I chose a Carpenters cover because the Carpenters, in general, are a great case study in how far music critics can be up their own asses, and there are a lot of great Carpenters covers that demonstrate my point. Rock critics of the time dismissed them mostly because of their clean, “uncool” image. They were snobs, and because of it, they couldn’t hear the emotional nuance and sophisticated musicianship in their songs – and it was only after Karen Carpenter’s life tragically played out that a lot of people re-examined her music. But before that, there were a few unexpected musicians who publicly supported their music.
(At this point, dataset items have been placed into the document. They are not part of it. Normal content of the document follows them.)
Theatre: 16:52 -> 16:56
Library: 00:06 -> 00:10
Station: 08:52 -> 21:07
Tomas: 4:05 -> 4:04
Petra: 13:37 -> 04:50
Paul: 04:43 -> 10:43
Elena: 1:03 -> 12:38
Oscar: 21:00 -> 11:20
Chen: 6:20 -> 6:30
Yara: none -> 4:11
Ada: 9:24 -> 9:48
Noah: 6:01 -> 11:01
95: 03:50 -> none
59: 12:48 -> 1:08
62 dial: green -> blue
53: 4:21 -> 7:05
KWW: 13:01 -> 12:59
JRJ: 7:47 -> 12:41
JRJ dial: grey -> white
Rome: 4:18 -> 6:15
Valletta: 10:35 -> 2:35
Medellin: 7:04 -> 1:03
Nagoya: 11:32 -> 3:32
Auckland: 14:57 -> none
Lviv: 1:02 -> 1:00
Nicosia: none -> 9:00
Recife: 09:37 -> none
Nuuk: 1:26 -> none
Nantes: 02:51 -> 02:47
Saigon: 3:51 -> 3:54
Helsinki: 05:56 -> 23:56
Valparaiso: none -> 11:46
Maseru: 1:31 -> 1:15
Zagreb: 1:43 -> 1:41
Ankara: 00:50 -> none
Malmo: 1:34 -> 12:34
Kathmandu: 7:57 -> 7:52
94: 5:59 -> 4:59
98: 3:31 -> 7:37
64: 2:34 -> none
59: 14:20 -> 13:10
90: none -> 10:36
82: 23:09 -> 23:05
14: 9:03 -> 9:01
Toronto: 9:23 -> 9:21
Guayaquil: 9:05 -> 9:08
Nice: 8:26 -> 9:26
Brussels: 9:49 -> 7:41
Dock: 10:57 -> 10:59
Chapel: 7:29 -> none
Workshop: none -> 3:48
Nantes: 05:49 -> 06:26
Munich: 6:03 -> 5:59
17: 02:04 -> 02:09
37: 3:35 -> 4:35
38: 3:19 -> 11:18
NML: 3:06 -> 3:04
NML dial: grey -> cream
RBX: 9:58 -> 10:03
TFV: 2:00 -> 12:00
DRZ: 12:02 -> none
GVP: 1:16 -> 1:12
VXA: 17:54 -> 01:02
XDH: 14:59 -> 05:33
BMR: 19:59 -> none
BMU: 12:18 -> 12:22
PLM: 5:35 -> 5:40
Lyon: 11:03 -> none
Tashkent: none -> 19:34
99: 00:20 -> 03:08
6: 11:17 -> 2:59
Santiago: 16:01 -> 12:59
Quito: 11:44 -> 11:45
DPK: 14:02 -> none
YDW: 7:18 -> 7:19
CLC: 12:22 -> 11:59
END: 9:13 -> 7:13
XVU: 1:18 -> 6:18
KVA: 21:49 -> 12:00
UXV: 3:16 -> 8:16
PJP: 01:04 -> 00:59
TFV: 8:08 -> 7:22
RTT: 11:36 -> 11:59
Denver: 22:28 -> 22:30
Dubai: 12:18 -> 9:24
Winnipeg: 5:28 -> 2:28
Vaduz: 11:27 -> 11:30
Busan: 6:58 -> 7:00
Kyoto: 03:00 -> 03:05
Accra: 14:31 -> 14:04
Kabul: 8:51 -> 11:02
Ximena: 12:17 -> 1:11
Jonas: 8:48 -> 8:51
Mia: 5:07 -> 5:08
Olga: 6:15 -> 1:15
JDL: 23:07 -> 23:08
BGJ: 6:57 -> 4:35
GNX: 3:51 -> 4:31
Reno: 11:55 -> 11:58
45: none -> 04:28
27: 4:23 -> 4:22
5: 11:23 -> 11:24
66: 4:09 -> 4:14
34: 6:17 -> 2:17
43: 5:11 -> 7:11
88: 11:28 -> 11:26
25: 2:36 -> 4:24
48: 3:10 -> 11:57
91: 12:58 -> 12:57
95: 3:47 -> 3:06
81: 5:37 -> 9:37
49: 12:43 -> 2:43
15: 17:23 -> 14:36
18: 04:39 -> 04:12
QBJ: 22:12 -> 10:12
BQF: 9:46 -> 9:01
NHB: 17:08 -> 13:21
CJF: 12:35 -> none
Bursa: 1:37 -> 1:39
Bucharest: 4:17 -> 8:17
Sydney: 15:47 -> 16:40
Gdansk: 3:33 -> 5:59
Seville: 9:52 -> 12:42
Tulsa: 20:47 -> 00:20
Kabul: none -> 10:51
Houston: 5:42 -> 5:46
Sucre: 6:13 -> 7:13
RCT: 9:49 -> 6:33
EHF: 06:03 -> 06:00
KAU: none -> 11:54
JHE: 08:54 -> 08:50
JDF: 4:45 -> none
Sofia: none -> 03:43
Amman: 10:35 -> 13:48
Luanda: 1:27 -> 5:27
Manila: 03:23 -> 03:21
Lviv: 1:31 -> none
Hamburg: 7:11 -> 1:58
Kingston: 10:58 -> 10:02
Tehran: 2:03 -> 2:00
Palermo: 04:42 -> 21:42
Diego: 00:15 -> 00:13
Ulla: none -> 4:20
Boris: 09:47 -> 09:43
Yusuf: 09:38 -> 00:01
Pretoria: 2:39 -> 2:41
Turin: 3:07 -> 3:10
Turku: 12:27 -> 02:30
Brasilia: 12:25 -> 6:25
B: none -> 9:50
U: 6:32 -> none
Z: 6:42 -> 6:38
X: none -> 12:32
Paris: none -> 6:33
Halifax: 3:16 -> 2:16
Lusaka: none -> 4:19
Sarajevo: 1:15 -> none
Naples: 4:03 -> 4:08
Curtis Mayfield – “We’ve Only Just Begun – Live at the Bitter End, NYC”

Curtis Live! is among my all-time favorite live albums, and I’m just now realizing I bought this in Mayfield’s hometown, so maybe he guided me there or something if you believe in that sort of thing.

Anyways, I was freezing my ass off. It was January in the Loop, and I was in my early 20s, walking around with my friend who lived there, like an idiot. It was, to this day, the coldest I’ve ever been in my entire life. I was also broke as hell, and this was not a cheap vinyl, but I bought it anyway. Again, I was in my early 20s and very stupid. Afterwards, we took the CTA back to his place, drank too much Malort, and listened to this record all night. 

What makes this such a great live album is how intimate it feels, and a big part of that is because, like another one of my favorite live albums, Townes Van Zandt’s Live at the Old Quarter, the producer had the presence of mind to leave in the stage banter between songs. Listed Rap (#2) in the tracklist, in his introduction to his cover of “We’ve Only Just Begun,” Mayfield says, “A lot of folks think this particular lyric is not appropriate for what might be considered ‘underground,’ but I think ‘underground’ is whatever your mood or your feelin’ might be at the time so long as it’s true.” 

I don’t just love Curtis Mayfield’s music; I admire him as a human because he was absolutely fearless when it came to speaking his mind. With the Impressions, his songs were banned from major radio stations for explicitly celebrating black pride. As a solo artist, his stark portraits of urban poverty and drug addiction were as real and poignant as Marvin Gaye and Gil Scott-Heron’s work at the time. But he was also indiscriminate in who he called out for their prejudice, including his own fans in a small folky club in Greenwich Village. Throughout this live record, the crowd is loud and involved, but this is the only track where everyone is dead silent, as if he held a mirror up to them and they didn’t like what they saw.